TOPIC (NCT00622700) evaluated the efficacy and safety of teriflunomide, a once-daily oral immunomodulator for treatment of relapsing forms of MS, in patients with a first clinical episode suggestive of MS. Teriflunomide 14 mg significantly reduced the risk of relapse determining conversion to clinically definite MS (CDMS; primary endpoint) by 42.6% (P=0.0087) and the occurrence of relapse or new magnetic resonance imaging (MRI) lesion by 34.9% (P=0.0003) vs placebo.

Objectives:

To report clinical and MRI outcomes from an analysis of a subgroup of patients with optic neuritis (ON) in TOPIC.

Methods:

Patients with a primary presentation of ON, based on clinical assessment and with an MRI scan demonstrating ≥2 T2 lesions of ≥3 mm in diameter (ie, at least 1 lesion periventricular in location or ovoid in shape) were identified post hoc based on the description of symptoms by the investigators.

Results:

Of the 614 patients randomized and treated in TOPIC, 200 (32.6%) had a primary presentation of ON. A greater proportion of these patients had monofocal (n=147) vs multifocal (n=53) presentations. In the overall ON group of patients, teriflunomide 14 mg decreased the risk of relapse determining conversion to CDMS (58.4% risk reduction vs placebo, P=0.0458). At baseline, a similar proportion of patients had gadolinium (Gd)-enhancing lesions in the placebo (27.7%) and teriflunomide 14-mg (26.2%) groups.
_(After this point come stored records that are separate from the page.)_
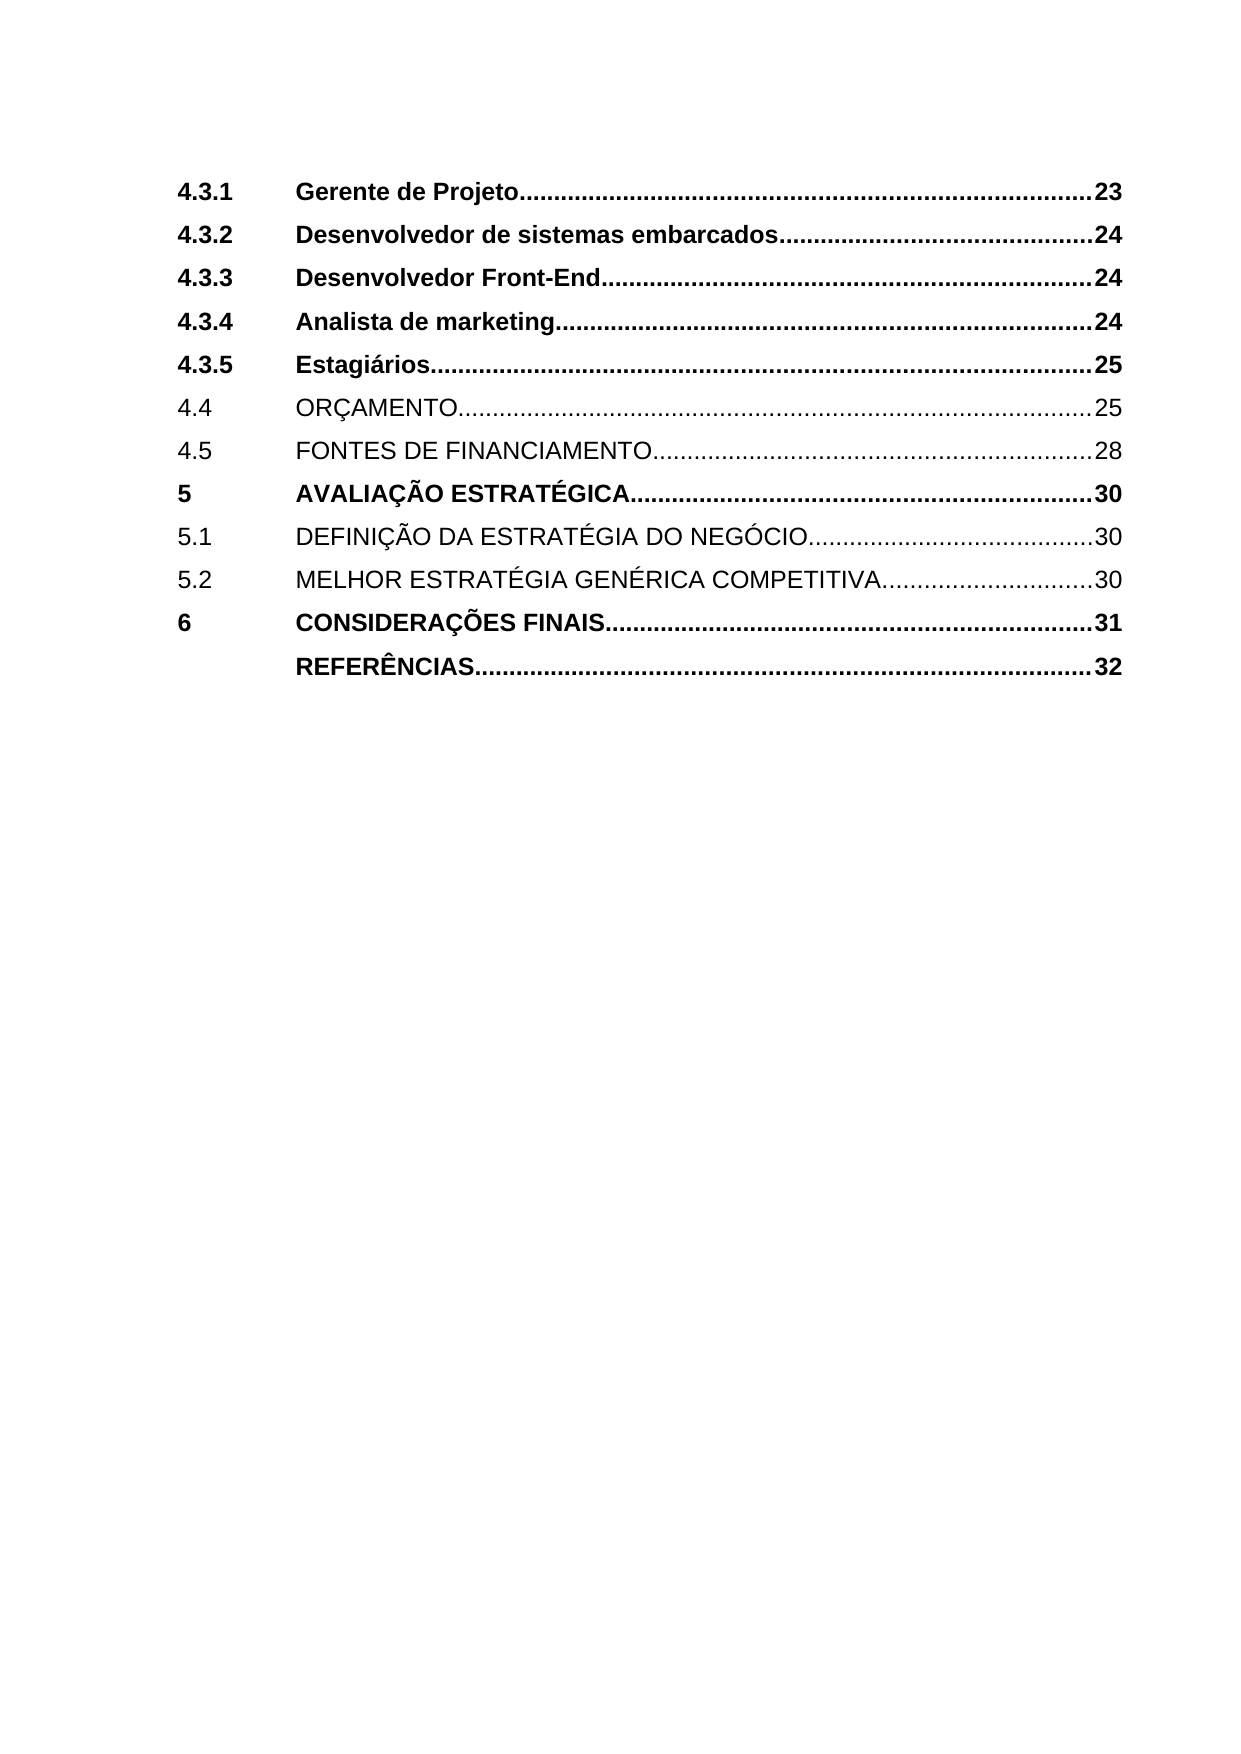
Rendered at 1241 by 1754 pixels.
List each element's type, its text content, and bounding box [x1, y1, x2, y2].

text 4.4 Orçamento 25 [177, 393, 1122, 422]
text 6 Considerações finais 31 [177, 608, 1122, 637]
text 4.5 Fontes de financiamento 28 [177, 436, 1122, 465]
text 5 AVALIAÇÃO ESTRATÉGICA 30 [177, 479, 1122, 508]
text 4.3.1 Gerente de Projeto 23 [177, 177, 1122, 206]
text 4.3.3 Desenvolvedor Front-End 24 [177, 263, 1122, 292]
text 4.3.4 Analista de marketing 24 [177, 307, 1122, 335]
text 5.1 Definição da estratégia do negócio 30 [177, 522, 1122, 551]
text 4.3.5 Estagiários 25 [177, 350, 1122, 378]
text REFERÊNCIAS 32 [177, 652, 1122, 680]
text 5.2 Melhor estratégia genérica competitiva 30 [177, 565, 1122, 594]
text 4.3.2 Desenvolvedor de sistemas embarcados 24 [177, 220, 1122, 249]
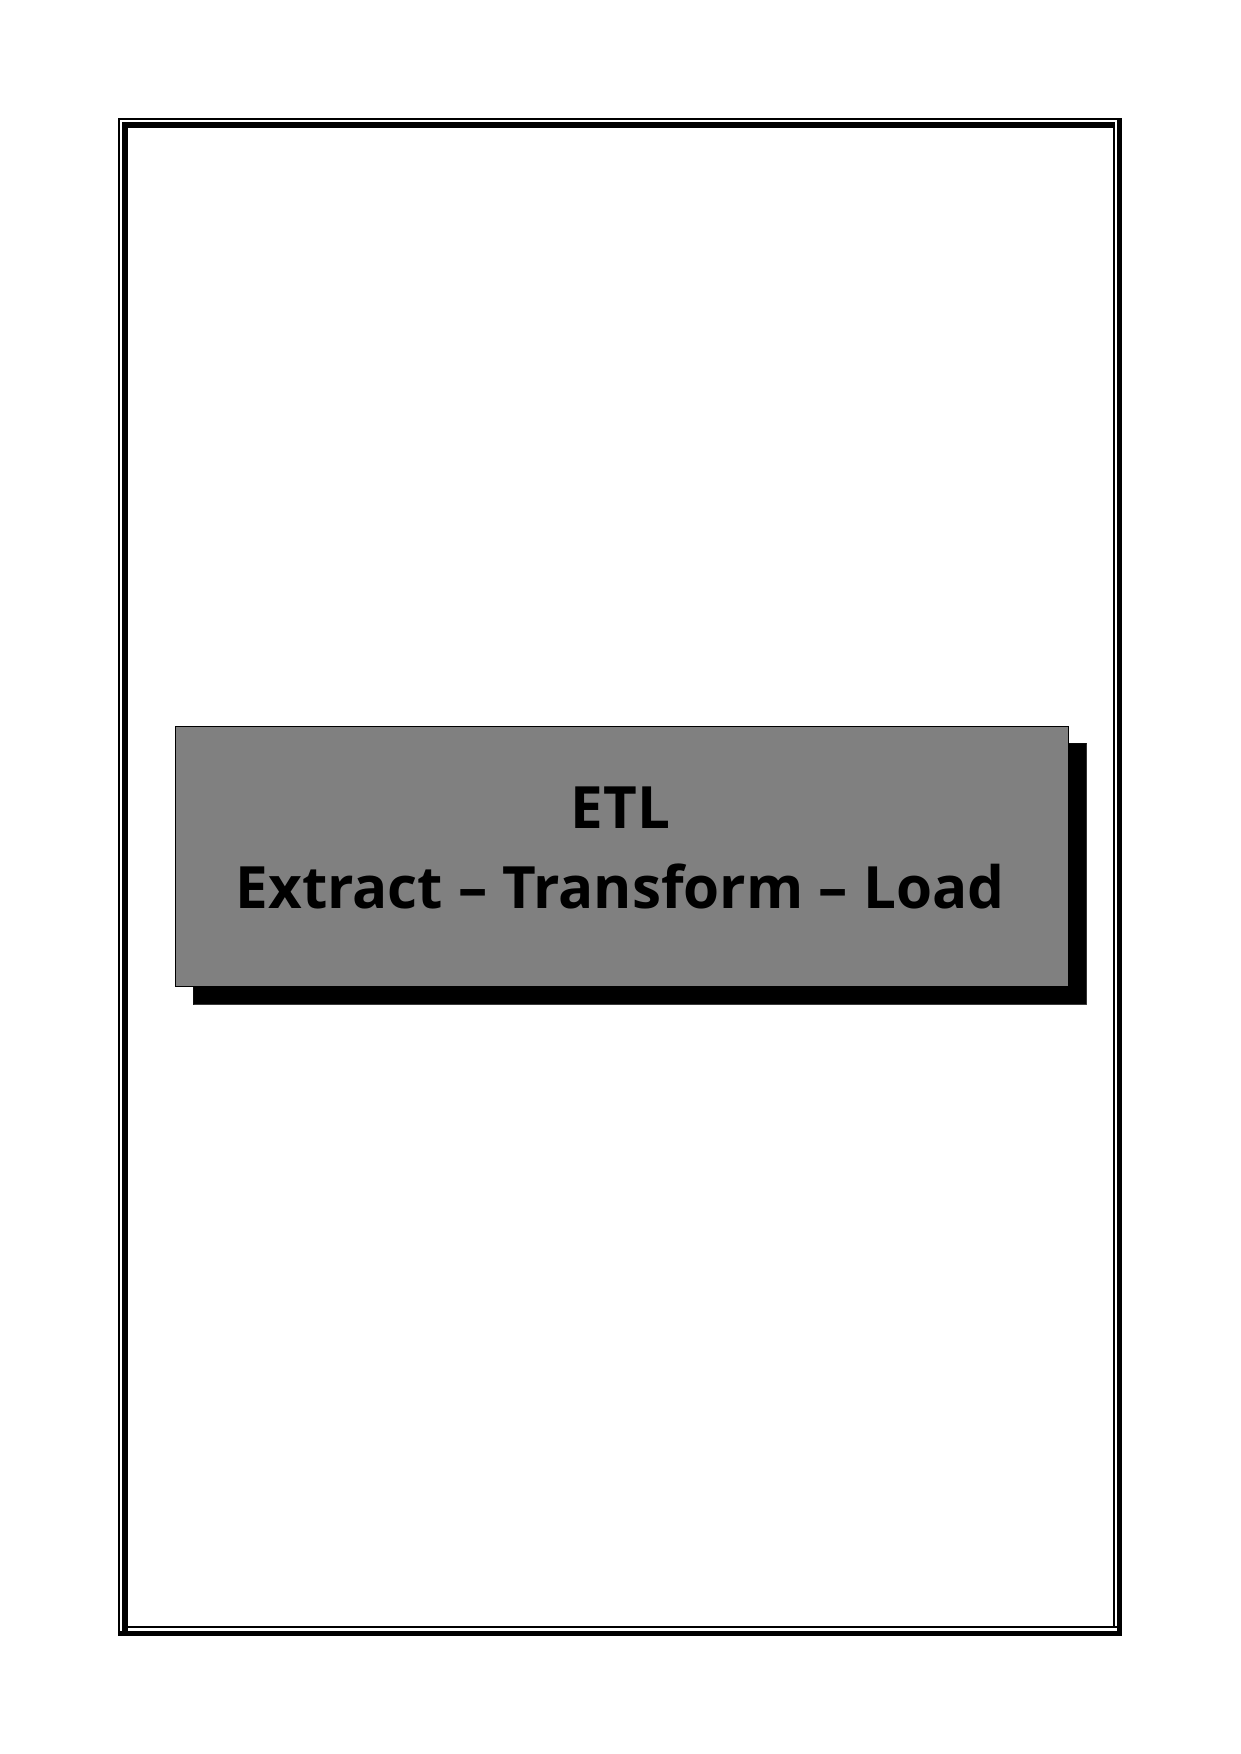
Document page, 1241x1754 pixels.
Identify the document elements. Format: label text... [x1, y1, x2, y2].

text ETL [1087, 766, 1110, 846]
text Extract – Transform – Load [130, 846, 175, 925]
text Extract – Transform – Load [1087, 846, 1110, 925]
text ETL [130, 766, 175, 846]
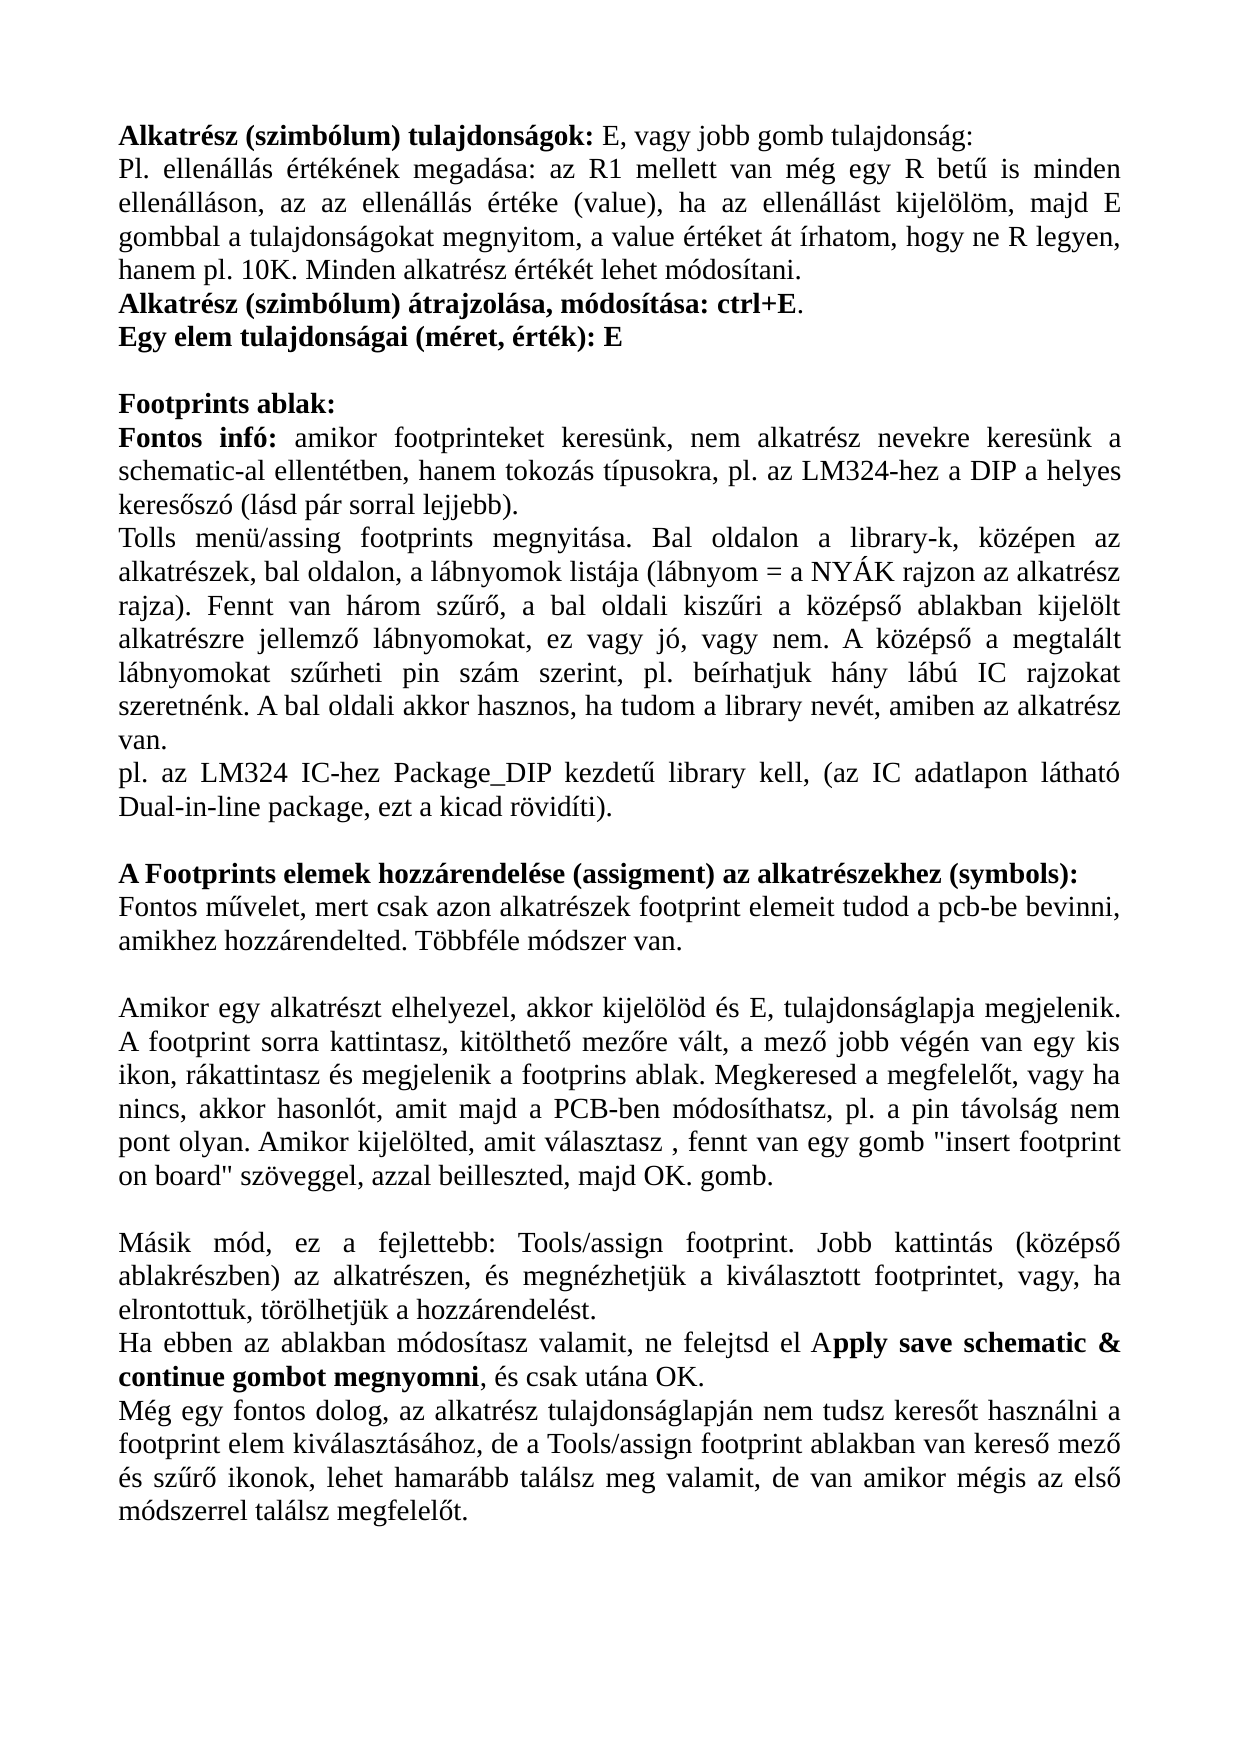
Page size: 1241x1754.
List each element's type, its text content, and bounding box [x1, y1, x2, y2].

text Egy elem tulajdonságai (méret, érték): E [118, 319, 1122, 353]
text Pl. ellenállás értékének megadása: az R1 mellett van még egy R betű is minden ellenálláson, az az ellenállás értéke (value), ha az ellenállást kijelölöm, majd E gombbal a tulajdonságokat megnyitom, a value értéket át írhatom, hogy ne R legyen, hanem pl. 10K. Minden alkatrész értékét lehet módosítani. [118, 152, 1122, 286]
text Fontos infó: amikor footprinteket keresünk, nem alkatrész nevekre keresünk a schematic-al ellentétben, hanem tokozás típusokra, pl. az LM324-hez a DIP a helyes keresőszó (lásd pár sorral lejjebb). [118, 420, 1122, 521]
text Footprints ablak: [118, 386, 1122, 420]
text Tolls menü/assing footprints megnyitása. Bal oldalon a library-k, középen az alkatrészek, bal oldalon, a lábnyomok listája (lábnyom = a NYÁK rajzon az alkatrész rajza). Fennt van három szűrő, a bal oldali kiszűri a középső ablakban kijelölt alkatrészre jellemző lábnyomokat, ez vagy jó, vagy nem. A középső a megtalált lábnyomokat szűrheti pin szám szerint, pl. beírhatjuk hány lábú IC rajzokat szeretnénk. A bal oldali akkor hasznos, ha tudom a library nevét, amiben az alkatrész van. [118, 521, 1122, 755]
text Fontos művelet, mert csak azon alkatrészek footprint elemeit tudod a pcb-be bevinni, amikhez hozzárendelted. Többféle módszer van. [118, 889, 1122, 957]
text Alkatrész (szimbólum) átrajzolása, módosítása: ctrl+E. [118, 286, 1122, 319]
text A Footprints elemek hozzárendelése (assigment) az alkatrészekhez (symbols): [118, 856, 1122, 889]
text Még egy fontos dolog, az alkatrész tulajdonságlapján nem tudsz keresőt használni a footprint elem kiválasztásához, de a Tools/assign footprint ablakban van kereső mező és szűrő ikonok, lehet hamarább találsz meg valamit, de van amikor mégis az első módszerrel találsz megfelelőt. [118, 1393, 1122, 1527]
text Másik mód, ez a fejlettebb: Tools/assign footprint. Jobb kattintás (középső ablakrészben) az alkatrészen, és megnézhetjük a kiválasztott footprintet, vagy, ha elrontottuk, törölhetjük a hozzárendelést. [118, 1225, 1122, 1326]
text pl. az LM324 IC-hez Package_DIP kezdetű library kell, (az IC adatlapon látható Dual-in-line package, ezt a kicad rövidíti). [118, 755, 1122, 822]
text Amikor egy alkatrészt elhelyezel, akkor kijelölöd és E, tulajdonságlapja megjelenik. A footprint sorra kattintasz, kitölthető mezőre vált, a mező jobb végén van egy kis ikon, rákattintasz és megjelenik a footprins ablak. Megkeresed a megfelelőt, vagy ha nincs, akkor hasonlót, amit majd a PCB-ben módosíthatsz, pl. a pin távolság nem pont olyan. Amikor kijelölted, amit választasz , fennt van egy gomb "insert footprint on board" szöveggel, azzal beilleszted, majd OK. gomb. [118, 990, 1122, 1191]
text Ha ebben az ablakban módosítasz valamit, ne felejtsd el Apply save schematic & continue gombot megnyomni, és csak utána OK. [118, 1326, 1122, 1393]
text Alkatrész (szimbólum) tulajdonságok: E, vagy jobb gomb tulajdonság: [118, 118, 1122, 152]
Following treatment with teriflunomide 14 mg, a smaller proportion of patients with ON had Gd-enhancing lesions (odds ratio [OR] 0.32; 95% CI 0.15, 0.68; P=0.0028 vs placebo; risk reduction of 68%). Similarly, a smaller proportion of patients in the teriflunomide 14-mg group had unique active lesions (OR 0.44; 95% CI 0.19, 0.98; P=0.0427 vs placebo; risk reduction of 56%). Patients treated with teriflunomide 14 mg with a monofocal presentation of ON had a significant reduction in the risk of further relapse (75.7%; P=0.0325).

Conclusions:

Treatment with teriflunomide 14 mg significantly reduced the risk of relapse determining conversion to CDMS in patients with a primary presentation of ON. Teriflunomide 14 mg also had a significant impact on MRI lesion activity. Taken together with data from studies in patients with relapsing MS, these observations demonstrate the consistent efficacy of teriflunomide on clinical and MRI outcomes across a range of MS patient subtypes.